The favored embroidery patterns showed birds: a nightingale, peacock, pigeon, раrrot, hoopoe, sparrow, pheasant, quail, partridge and others. From among the fauna representatives the most popular were goitered gazelles, turtles, snakes-dragons, horses, etc.

The popular household utensils were also a topic for embroidery: pink water vessels, comb cases, cosmetics bottles, jugs and others. The most widespread Azerbaijani embroidery types were: gold sewing, damask stitch, chain stitch; spangles, beads, platelet sewing, "pinning", motif, spiral embroidery and fillet work.

The most ancient of all kinds of embroidery is gold sewing.

It was done on closely woven fabrics. The most often embroidered items were outer women's wear, head wears, household articles, horse harness ornaments and smaller items. There was even a custom to include things decorated with gold sewing into the bride's dowry.

The basic fabrics for chain stitch were locally made or imported velvet and cloth of red, black and deep blue colors.

A complex and intricate pattern was executed by means of bright silk threads on a dark background. Chain stitch was not exclusively women's craft. Many men showed their great skill in this kind of applied art.

First a craftsman embroidered a contour hue of the future drawing on a tambour fastened material and then filled the entire internal field with embroidery.

Chain stitch was used to decorate women's wear, cushion cases, bath mats, and coverlets. Another widely used technique of embroidery was damask stitch.

This embroidery type was created by means of silk and woollen threads of soft pastel tones often in combination with gold ones. Damask stitch was applied clothes, wall ornaments, face veils, curtains etc.
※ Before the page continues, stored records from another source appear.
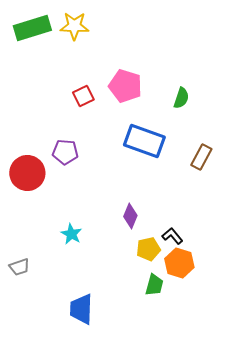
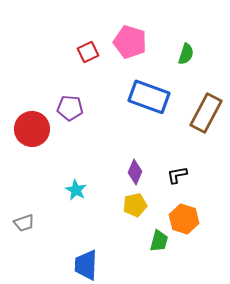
brown rectangle: (201, 157) -> (206, 113), size x1.5
black L-shape: (172, 236) -> (177, 175), moved, turned -60
yellow pentagon: (148, 249) -> (135, 205), moved

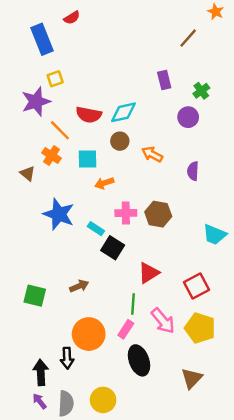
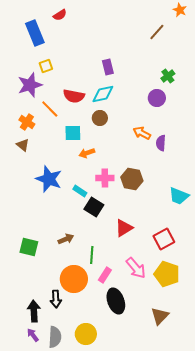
purple rectangle: (164, 80) -> (108, 67), moved
orange arrow: (152, 154) -> (142, 133), moved
orange cross: (52, 155) -> (27, 122), moved
green line: (133, 304) -> (92, 255), moved

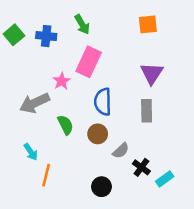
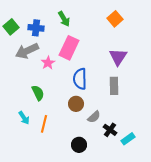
orange square: (148, 24) -> (115, 19), turned -35
gray arrow: (35, 103) -> (27, 51), moved
green semicircle: (65, 125) -> (38, 93), moved
orange line: (46, 175) -> (44, 124), moved

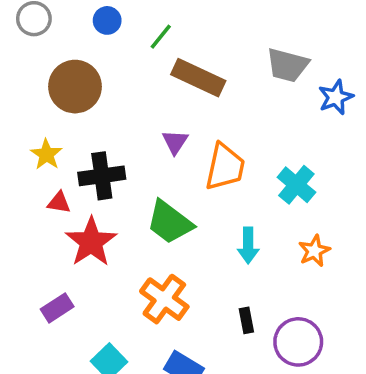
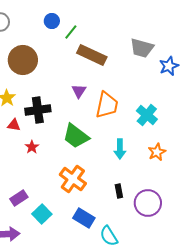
blue circle: (107, 20) -> (52, 21), moved
red star: (91, 242) -> (32, 147), size x0.5
purple rectangle: (57, 308) -> (19, 198), moved

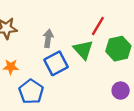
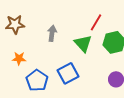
blue square: (56, 63) -> (68, 73), moved

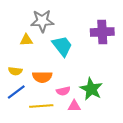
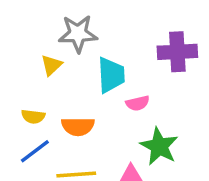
yellow triangle: (26, 40) -> (51, 65), turned -40
cyan trapezoid: (62, 46) -> (111, 75), turned 35
pink semicircle: (63, 91) -> (138, 103), moved

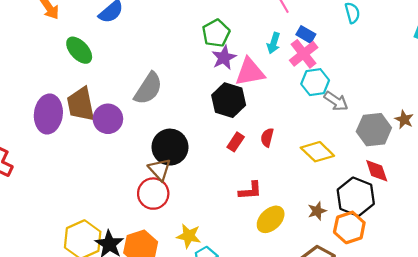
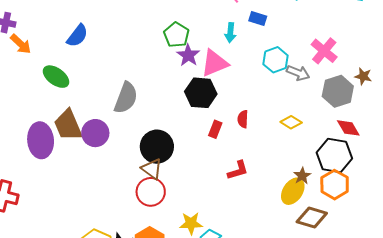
pink cross: (304, 54) -> (324, 51), moved
yellow diamond: (317, 152) -> (291, 122), size x0.7
yellow ellipse: (271, 219) -> (293, 191), moved

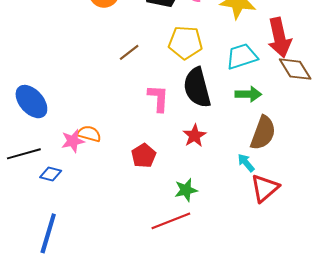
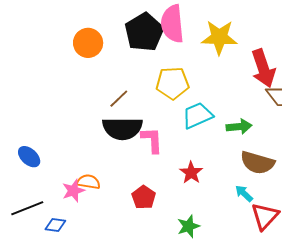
cyan trapezoid: (242, 56) -> (197, 115), moved
black semicircle: (197, 88) -> (122, 128), moved, turned -69
blue ellipse: (31, 102) -> (29, 157), size x0.7
brown semicircle: (263, 133) -> (257, 163), turned 92

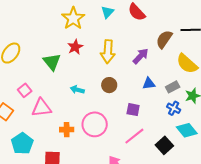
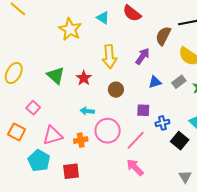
cyan triangle: (107, 12) -> (103, 18), turned -32
red star: (75, 47) -> (84, 78), moved
cyan arrow: (77, 90) -> (87, 111), moved
pink triangle: (41, 108) -> (53, 135), moved
blue cross: (174, 108) -> (162, 123), moved, turned -32
pink line: (134, 136) -> (136, 140), moved

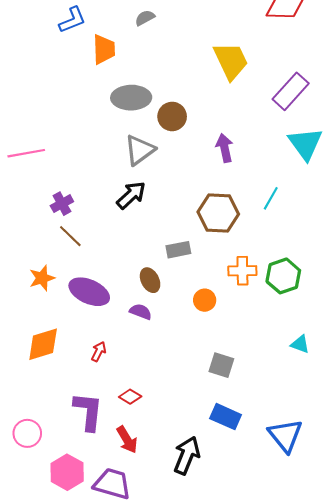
Very interesting are pearls and beads embroidery patterns which decorated apparel elements, household objects etc.

Spangle embroidery is the technique of sewing spangles onto a fabric along the contour of the color silk thread patterns. Motif and spiral arc relatively young embroidery techniques.

Azerbaijan is famous for its carpets, but its craftwork of silk, pottery and copper also make a great souvenir to bring back with you.

A pot of caviar is also a good idea for a present! Be aware though that the export of any cultural item, even if it has no artistic value, is subject to authorisation by the Ministry of Culture and to export tax.